De nombreux auteurs qui se sont penchés sur les origines du peuple et de la civilisation malgaches, notamment sur les Mikea. Jean Poirier signale que ce terme désigne parfois un genre de vie, celui de la collecte en forêt: ainsi il désignera tous les forestiers vivant de la cueillette. Mais s’il s’agit au contraire de qualifier un groupe particulier, l’extension du mot sera très restreinte.

Certaines populations sont parfois dénommées Mikea dans le sud de l’Onilahy et du plateau Mahafaly. «Ce sont des forestiers qui vivent dans des villages et qui ont une économie de prédation». Jean Poirier explique que, selon la langue mahafaly, ils vivent comme collecteurs, directement aux dépens des ressources naturelles du milieu forestier. D’après R. Battistini, ils ne posent aucun problème particulier et ils font partie du grand ensemble mahafaly.

Dans la forêt épineuse qui s’étend entre Toliara et Morombe, il existe en 1962 selon Jean Poirier, trois «réalités humaines différentes confondues», distinguées du grand ensemble mahafaly.

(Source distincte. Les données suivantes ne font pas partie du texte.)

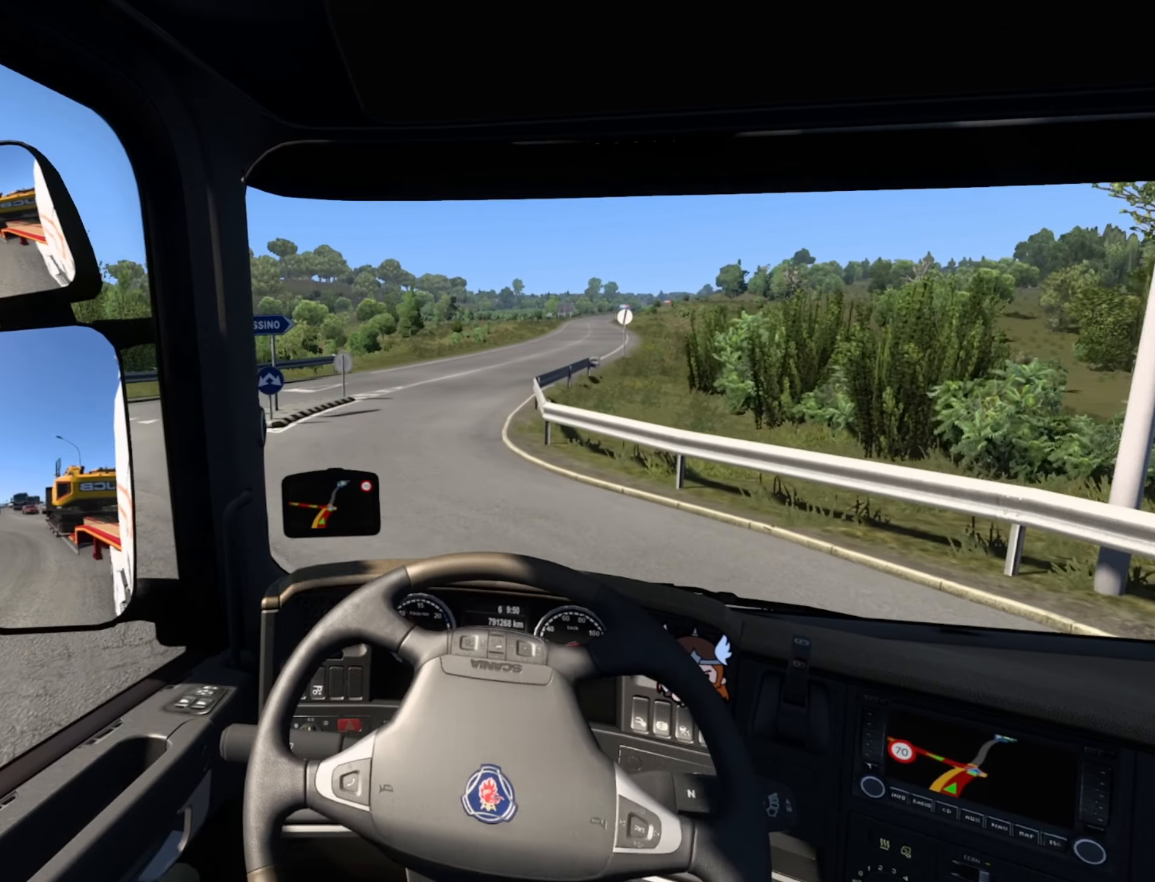
{"buttons": [], "left_stick": "left", "right_stick": "center", "events": []}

Il y a d’abord les populations qui vont de Manombo aux lacs Ihotry et Manonty et qui se présentent elles-mêmes comme Masikoro-Mikea, en référence au milieu forestier. Elles marquent cependant une certaine réticence à se dire Mikea, «cette expression étant péjorée car désignant un genre de vie jugé inférieur». Elles ne se distinguent pas des autres Masikoro, résidant près du lac Ihotry, au bord des pistes ou à la lisière de la forêt. Elles vivent en clans dans divers villages (Tsingory, Sohazo, Keliliaka, etc.). Des voyageurs les ont confondus avec les Mikea de la forêt.
Les habitants de certains villages éloignés, installés en pleine forêt (Namonty…) sont considérés comme les vrais Mikea par les Masikoro. Ce sont des forestiers dont l’économie est largement tributaire de la cueillette. «Ils sont très réservés, méfiants, assez frustes». Ils ne quittent leur village que pour des séjours en forêt plus ou moins prolongés. Ils vont commercer avec les villages Masikoro, souvent sans y entrer, et les échanges se font la nuit.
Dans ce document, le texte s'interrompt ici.